Member of the Gauteng Executive Council for Public Transport, Roads and Works
- In office 2004–2009
- Premier: Mbhazima Shilowa; Paul Mashatile;
- Preceded by: Khabisi Mosunkutu (for Transport and Public Works)
- Succeeded by: Bheki Nkosi (for Roads and Transport)

Member of the Gauteng Executive Council for Education
- In office 1999–2004
- Premier: Mbhazima Shilowa
- Preceded by: Mary Metcalfe
- Succeeded by: Angie Motshekga

Personal details
- Born: 31 July 1963
- Died: 1 April 2020 (aged 56)
- Citizenship: South Africa
- Party: African National Congress
- Other political affiliations: South African Communist Party
- Nickname: Nash

= Ignatius Jacobs =

South African politician (1963–2020)

Ignatius "Nash" Jacobs (31 July 1963 – 1 April 2020) was a South African politician and strategist who served in the Executive Council of Gauteng, including as Member of the Executive Council (MEC) for Education from 1999 to 2004 and as MEC for Public Transport, Roads and Works from 2004 to 2009. After he left the provincial legislature in 2009, he was the General Manager of his political party, the African National Congress, until 2017.

== Early life and activism ==
Jacobs was born on 31 July 1963. He grew up in Riverlea, a township near Langlaagte in the former Transvaal (now part of Gauteng province) that was designated for Coloureds under apartheid.

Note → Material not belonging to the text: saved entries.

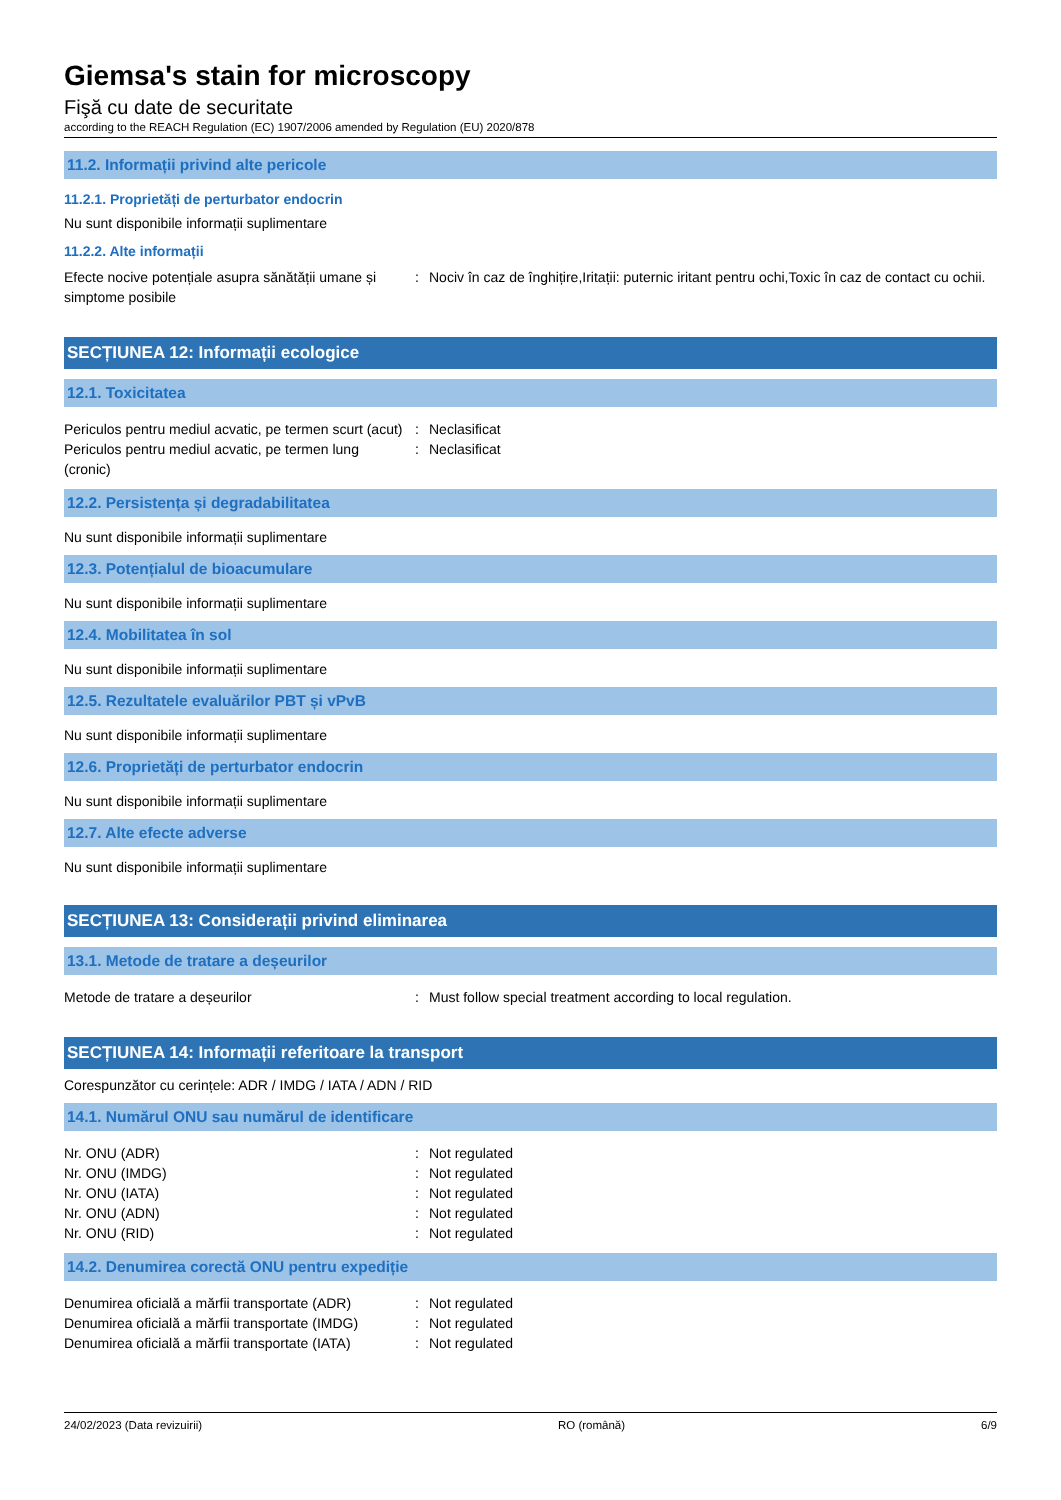Giemsa's stain for microscopy
Fişă cu date de securitate
according to the REACH Regulation (EC) 1907/2006 amended by Regulation (EU) 2020/878
11.2. Informații privind alte pericole
11.2.1. Proprietăți de perturbator endocrin
Nu sunt disponibile informații suplimentare
11.2.2. Alte informații
Efecte nocive potențiale asupra sănătății umane și simptome posibile
: Nociv în caz de înghițire,Iritații: puternic iritant pentru ochi,Toxic în caz de contact cu ochii.
SECȚIUNEA 12: Informații ecologice
12.1. Toxicitatea
Periculos pentru mediul acvatic, pe termen scurt (acut)
: Neclasificat
Periculos pentru mediul acvatic, pe termen lung (cronic)
: Neclasificat
12.2. Persistența și degradabilitatea
Nu sunt disponibile informații suplimentare
12.3. Potențialul de bioacumulare
Nu sunt disponibile informații suplimentare
12.4. Mobilitatea în sol
Nu sunt disponibile informații suplimentare
12.5. Rezultatele evaluărilor PBT și vPvB
Nu sunt disponibile informații suplimentare
12.6. Proprietăți de perturbator endocrin
Nu sunt disponibile informații suplimentare
12.7. Alte efecte adverse
Nu sunt disponibile informații suplimentare
SECȚIUNEA 13: Considerații privind eliminarea
13.1. Metode de tratare a deșeurilor
Metode de tratare a deșeurilor : Must follow special treatment according to local regulation.
SECȚIUNEA 14: Informații referitoare la transport
Corespunzător cu cerințele: ADR / IMDG / IATA / ADN / RID
14.1. Numărul ONU sau numărul de identificare
Nr. ONU (ADR) : Not regulated
Nr. ONU (IMDG) : Not regulated
Nr. ONU (IATA) : Not regulated
Nr. ONU (ADN) : Not regulated
Nr. ONU (RID) : Not regulated
14.2. Denumirea corectă ONU pentru expediție
Denumirea oficială a mărfii transportate (ADR)
: Not regulated
Denumirea oficială a mărfii transportate (IMDG)
: Not regulated
Denumirea oficială a mărfii transportate (IATA)
: Not regulated
24/02/2023 (Data revizuirii) RO (română) 6/9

According to one of his brothers, he was active in the anti-apartheid movement from 1980, including in the Azanian Students' Organisation. He also became an underground operative of Umkhonto weSizwe, the military wing of the African National Congress (ANC).

After the ANC was unbanned by the apartheid government in 1990, he served two terms as national Treasurer-General of the ANC Youth League, first under league President Peter Mokaba and then under Mokaba's successor, Lulu Johnson. He was also a member of the provincial leadership of the South African Communist Party in Gauteng.

== Provincial government ==
In South Africa's first post-apartheid elections in 1994, Jacobs was elected to the Gauteng Provincial Legislature. By 1999, he was a member of the Gauteng ANC's Provincial Executive Committee and the Member of the Executive Council (MEC) for Welfare and Population Development in the Gauteng provincial government. In June 1999, following Jacobs's re-election to his legislative seat in the 1999 general election, newly elected Premier Mbhazima Shilowa appointed him MEC for Education. He held that portfolio throughout Shilowa's first term in office, from 1999 to 2004, and then served as MEC for Public Transport, Roads and Works during Shilowa's second term from 2004 to 2008. He was retained in the latter position during Paul Mashatile's brief stint as Premier in 2008 to 2009. He and the head of his department were later investigated for alleged misconduct and corruption in the Department of Transport, Roads and Works, but the investigation did not find sufficient evidence to substantiate the allegations against Jacobs.

After the 2009 general election, Nomvula Mokonyane, who succeeded Mashatile as Premier, did not reappoint Jacobs to the Executive Council but instead made him her special advisor and head of a new Planning Commission to be established in her office. Also during this period, Jacobs was a member of the inaugural board of the Ahmed Kathrada Foundation, then chaired by Cyril Ramaphosa. According to journalist Ferial Haffajee, he left frontline provincial politics after falling out with former Premier Mashatile, who at the time was Provincial Chairperson of the ANC in Gauteng.

== Luthuli House ==
After he left provincial government, Jacobs worked full-time at Luthuli House, the ANC's headquarters in Johannesburg, as the party's general manager. In early 2017, he was implicated in a scandal about a covert "dirty tricks" campaign allegedly run by the ANC against opposition parties ahead of the 2016 local government elections. Although the ANC denied knowledge of the project, recordings were leaked of a meeting in which Jacobs appeared to discuss the project with its operatives, leading News24 to conclude that "the ANC or Jacobs – or both – lied about the extent of their involvement". Jacobs denied any impropriety. On 29 January, the Sunday Times reported that the ANC leadership had told Jacobs to resign from his position or face dismissal. In late February, he confirmed that he had left his position, as part of what his lawyer called "a settlement to part ways amicably".

== Personal life and death ==
He was married to Amelia, whom he met in primary school, and had three children and one grandchild born shortly before his death.

After he left Luthuli House in 2017, he contracted colon cancer. He died of related illness on 1 April 2020.